__WHAT TO DO__. Rewrite every one of the records below, replacing "Konkurencijos taryba" with "Konkurencijos komisija" wherever it occurs and leaving everything else unchanged.

__EXTRACTED MATERIAL__.
☆ ☆ ☆
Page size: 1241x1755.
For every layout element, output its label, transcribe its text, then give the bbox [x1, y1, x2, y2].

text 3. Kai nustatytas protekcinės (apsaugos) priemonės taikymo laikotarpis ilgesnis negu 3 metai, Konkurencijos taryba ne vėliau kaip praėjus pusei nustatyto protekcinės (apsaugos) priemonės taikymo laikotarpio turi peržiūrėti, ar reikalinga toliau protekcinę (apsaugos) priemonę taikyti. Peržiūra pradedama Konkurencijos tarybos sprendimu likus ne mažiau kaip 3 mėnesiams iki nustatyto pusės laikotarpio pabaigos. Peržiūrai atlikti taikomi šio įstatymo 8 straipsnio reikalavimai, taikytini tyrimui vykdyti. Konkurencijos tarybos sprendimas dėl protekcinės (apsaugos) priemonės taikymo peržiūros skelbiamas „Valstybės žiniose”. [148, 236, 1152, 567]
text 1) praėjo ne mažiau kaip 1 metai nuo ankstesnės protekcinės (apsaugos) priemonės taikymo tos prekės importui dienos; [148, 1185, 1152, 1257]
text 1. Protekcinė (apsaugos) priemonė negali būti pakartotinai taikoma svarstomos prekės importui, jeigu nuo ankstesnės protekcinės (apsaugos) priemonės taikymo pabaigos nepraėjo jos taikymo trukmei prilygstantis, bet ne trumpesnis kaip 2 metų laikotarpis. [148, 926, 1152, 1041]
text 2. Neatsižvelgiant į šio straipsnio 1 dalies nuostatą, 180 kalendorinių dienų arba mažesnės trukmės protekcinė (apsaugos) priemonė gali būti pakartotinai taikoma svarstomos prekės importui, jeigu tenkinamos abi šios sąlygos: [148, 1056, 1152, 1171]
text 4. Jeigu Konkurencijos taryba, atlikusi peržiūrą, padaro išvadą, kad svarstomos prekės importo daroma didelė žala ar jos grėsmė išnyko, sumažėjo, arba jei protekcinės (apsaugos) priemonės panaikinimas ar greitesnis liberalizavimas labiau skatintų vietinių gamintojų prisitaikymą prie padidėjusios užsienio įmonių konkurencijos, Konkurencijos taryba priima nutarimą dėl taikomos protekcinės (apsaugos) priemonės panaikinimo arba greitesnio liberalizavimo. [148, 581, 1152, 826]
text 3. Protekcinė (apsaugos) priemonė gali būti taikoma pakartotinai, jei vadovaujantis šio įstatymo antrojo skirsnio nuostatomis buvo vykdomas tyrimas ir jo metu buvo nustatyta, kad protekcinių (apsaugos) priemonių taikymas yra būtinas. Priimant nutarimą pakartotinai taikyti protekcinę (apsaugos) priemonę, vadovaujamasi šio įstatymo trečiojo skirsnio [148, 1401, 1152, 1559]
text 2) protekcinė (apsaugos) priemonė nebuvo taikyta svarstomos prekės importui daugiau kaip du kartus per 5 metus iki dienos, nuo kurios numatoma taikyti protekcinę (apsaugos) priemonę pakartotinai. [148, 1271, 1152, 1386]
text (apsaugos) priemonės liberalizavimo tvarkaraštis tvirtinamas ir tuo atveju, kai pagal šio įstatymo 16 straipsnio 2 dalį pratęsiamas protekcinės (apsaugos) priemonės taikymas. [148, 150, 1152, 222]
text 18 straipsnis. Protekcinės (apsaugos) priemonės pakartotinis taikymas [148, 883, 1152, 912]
☆ ☆ ☆
__RESULT OF THE TASK__.
Page size: 1241x1755.
For every layout element, output its label, transcribe its text, then give the bbox [x1, y1, x2, y2].

text 3. Kai nustatytas protekcinės (apsaugos) priemonės taikymo laikotarpis ilgesnis negu 3 metai, Konkurencijos komisija ne vėliau kaip praėjus pusei nustatyto protekcinės (apsaugos) priemonės taikymo laikotarpio turi peržiūrėti, ar reikalinga toliau protekcinę (apsaugos) priemonę taikyti. Peržiūra pradedama Konkurencijos tarybos sprendimu likus ne mažiau kaip 3 mėnesiams iki nustatyto pusės laikotarpio pabaigos. Peržiūrai atlikti taikomi šio įstatymo 8 straipsnio reikalavimai, taikytini tyrimui vykdyti. Konkurencijos tarybos sprendimas dėl protekcinės (apsaugos) priemonės taikymo peržiūros skelbiamas „Valstybės žiniose”. [148, 236, 1152, 567]
text 1) praėjo ne mažiau kaip 1 metai nuo ankstesnės protekcinės (apsaugos) priemonės taikymo tos prekės importui dienos; [148, 1185, 1152, 1257]
text 1. Protekcinė (apsaugos) priemonė negali būti pakartotinai taikoma svarstomos prekės importui, jeigu nuo ankstesnės protekcinės (apsaugos) priemonės taikymo pabaigos nepraėjo jos taikymo trukmei prilygstantis, bet ne trumpesnis kaip 2 metų laikotarpis. [148, 926, 1152, 1041]
text 2. Neatsižvelgiant į šio straipsnio 1 dalies nuostatą, 180 kalendorinių dienų arba mažesnės trukmės protekcinė (apsaugos) priemonė gali būti pakartotinai taikoma svarstomos prekės importui, jeigu tenkinamos abi šios sąlygos: [148, 1056, 1152, 1171]
text 4. Jeigu Konkurencijos komisija, atlikusi peržiūrą, padaro išvadą, kad svarstomos prekės importo daroma didelė žala ar jos grėsmė išnyko, sumažėjo, arba jei protekcinės (apsaugos) priemonės panaikinimas ar greitesnis liberalizavimas labiau skatintų vietinių gamintojų prisitaikymą prie padidėjusios užsienio įmonių konkurencijos, Konkurencijos komisija priima nutarimą dėl taikomos protekcinės (apsaugos) priemonės panaikinimo arba greitesnio liberalizavimo. [148, 581, 1152, 826]
text 3. Protekcinė (apsaugos) priemonė gali būti taikoma pakartotinai, jei vadovaujantis šio įstatymo antrojo skirsnio nuostatomis buvo vykdomas tyrimas ir jo metu buvo nustatyta, kad protekcinių (apsaugos) priemonių taikymas yra būtinas. Priimant nutarimą pakartotinai taikyti protekcinę (apsaugos) priemonę, vadovaujamasi šio įstatymo trečiojo skirsnio [148, 1401, 1152, 1559]
text 2) protekcinė (apsaugos) priemonė nebuvo taikyta svarstomos prekės importui daugiau kaip du kartus per 5 metus iki dienos, nuo kurios numatoma taikyti protekcinę (apsaugos) priemonę pakartotinai. [148, 1271, 1152, 1386]
text (apsaugos) priemonės liberalizavimo tvarkaraštis tvirtinamas ir tuo atveju, kai pagal šio įstatymo 16 straipsnio 2 dalį pratęsiamas protekcinės (apsaugos) priemonės taikymas. [148, 150, 1152, 222]
text 18 straipsnis. Protekcinės (apsaugos) priemonės pakartotinis taikymas [148, 883, 1152, 912]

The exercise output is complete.